When we meet Jean and Denis, in episode 2, they are in a Paris cafe throwing around ideas for a follow-up to their Oscar-winning 2001 film, Murder on a Sunday Morning. “This is our moment,” Denis tells his collaborator, in French. “The world is looking at us. We need our next film. What do you want to show them?” Jean contemplates the question for a few beats. “I want to show something strong,” he replies, in a clumsy bit of dialogue. “About justice, but how it truly is. With the defense, prosecution, judge—all saying different things about the same crime.”
Could Lestrade’s statement of purpose have become a self-fulfilling prophecy? Quite possibly. But as he followed the Petersons, there’s no doubt that he also encountered truly unanticipated holes, inconsistencies, self-interested stakeholders or other inexplicable details connected with every scenario floated to explain Kathleen’s death.
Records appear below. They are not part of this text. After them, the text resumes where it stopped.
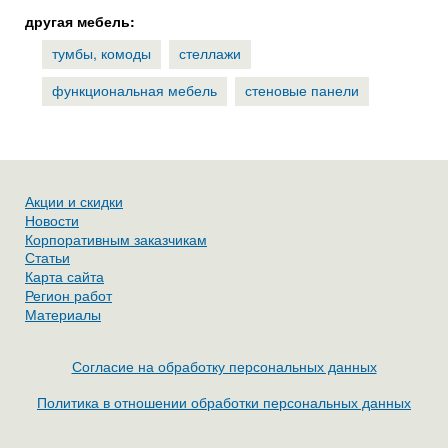
другая мебель:
тумбы, комоды
стеллажи
функциональная мебель
стеновые панели
Акции и скидки
Новости
Корпоративным заказчикам
Статьи
Карта сайта
Регион работ
Материалы
Согласие на обработку персональных данных
Политика в отношении обработки персональных данных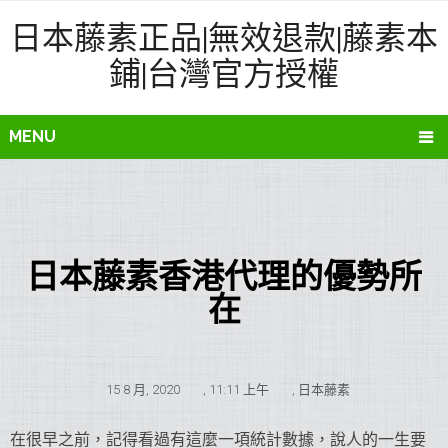
日本藤素正品|無效退款|藤素本
鋪|台灣官方授權
MENU
日本藤素香港代理的優勢所
在
15 8 月, 2020
,
11:11 上午
,
日本藤素
在很早之前，記得看過有這麼一項統計數據，說人的一生要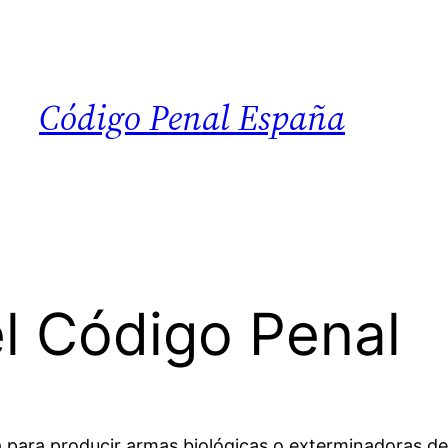
Código Penal España
el Código Penal
tica para producir armas biológicas o exterminadoras 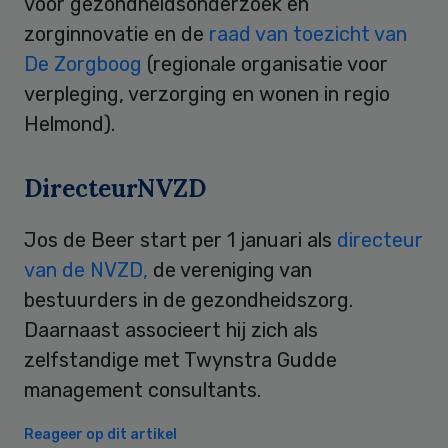
voor gezondheidsonderzoek en
zorginnovatie en de
raad van toezicht van
De Zorgboog
(regionale organisatie voor
verpleging, verzorging en wonen in regio
Helmond).
DirecteurNVZD
Jos de Beer start per 1 januari als
directeur
van de NVZD,
de vereniging van
bestuurders in de gezondheidszorg.
Daarnaast associeert hij zich als
zelfstandige met Twynstra Gudde
management consultants.
Reageer op dit artikel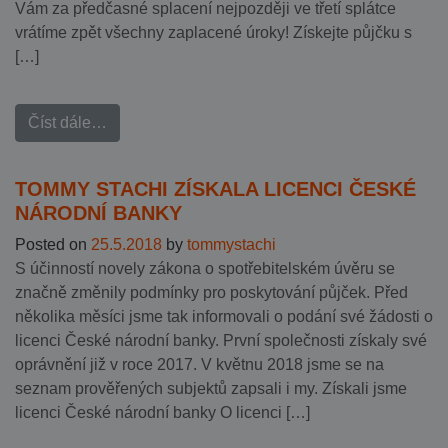
Vám za předčasné splacení nejpozději ve třetí splátce
vrátíme zpět všechny zaplacené úroky! Získejte půjčku s
[…]
Číst dále…
TOMMY STACHI ZÍSKALA LICENCI ČESKÉ
NÁRODNÍ BANKY
Posted on
25.5.2018
by
tommystachi
S účinností novely zákona o spotřebitelském úvěru se
značně změnily podmínky pro poskytování půjček. Před
několika měsíci jsme tak informovali o podání své žádosti o
licenci České národní banky. První společnosti získaly své
oprávnění již v roce 2017. V květnu 2018 jsme se na
seznam prověřených subjektů zapsali i my. Získali jsme
licenci České národní banky O licenci […]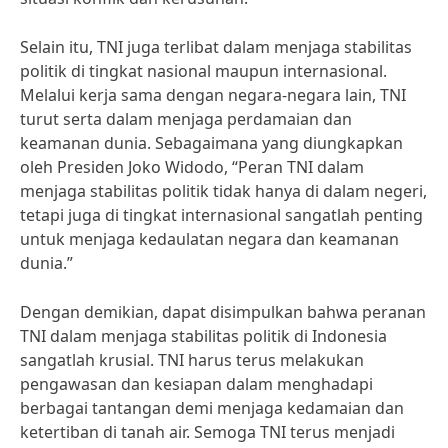
Selain itu, TNI juga terlibat dalam menjaga stabilitas
politik di tingkat nasional maupun internasional.
Melalui kerja sama dengan negara-negara lain, TNI
turut serta dalam menjaga perdamaian dan
keamanan dunia. Sebagaimana yang diungkapkan
oleh Presiden Joko Widodo, “Peran TNI dalam
menjaga stabilitas politik tidak hanya di dalam negeri,
tetapi juga di tingkat internasional sangatlah penting
untuk menjaga kedaulatan negara dan keamanan
dunia.”
Dengan demikian, dapat disimpulkan bahwa peranan
TNI dalam menjaga stabilitas politik di Indonesia
sangatlah krusial. TNI harus terus melakukan
pengawasan dan kesiapan dalam menghadapi
berbagai tantangan demi menjaga kedamaian dan
ketertiban di tanah air. Semoga TNI terus menjadi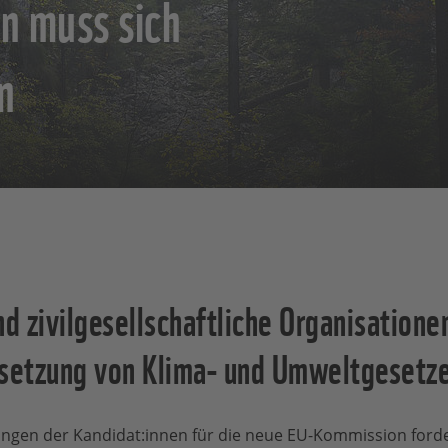
n muss sich
n
 zivilgesellschaftliche Organisatione
msetzung von Klima- und Umweltgesetz
ngen der Kandidat:innen für die neue EU-Kommission for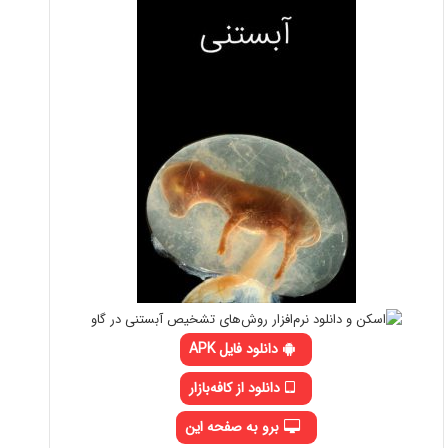
دانلود فایل APK
دانلود از کافه‌بازار
برو به صفحه این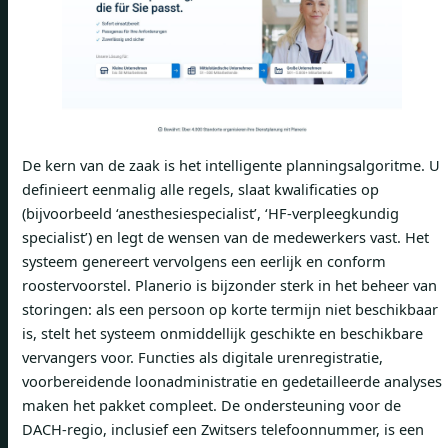
De kern van de zaak is het intelligente planningsalgoritme. U
definieert eenmalig alle regels, slaat kwalificaties op
(bijvoorbeeld ‘anesthesiespecialist’, ‘HF-verpleegkundig
specialist’) en legt de wensen van de medewerkers vast. Het
systeem genereert vervolgens een eerlijk en conform
roostervoorstel. Planerio is bijzonder sterk in het beheer van
storingen: als een persoon op korte termijn niet beschikbaar
is, stelt het systeem onmiddellijk geschikte en beschikbare
vervangers voor. Functies als digitale urenregistratie,
voorbereidende loonadministratie en gedetailleerde analyses
maken het pakket compleet. De ondersteuning voor de
DACH-regio, inclusief een Zwitsers telefoonnummer, is een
His Staircase captures the senselessness of a justice system that, regardless of whether Peterson was guilty or innocent, spent the better part of two decades teasing, tormenting and helping to impoverish a whole family—and one that entered the courtroom with far more privilege than that of most criminal defendants.
By expanding the frame to include the making of the documentary, Campos goes a step farther, putting forth an idea that should challenge the legion of amateur detectives who’ve spent years speculating about this case and others, online and off. Sometimes, this Staircase suggests, no amount of additional context will get you closer to the truth. Sometimes, in true crime and beyond, there’s simply no getting around the fundamental unknowability of the human soul.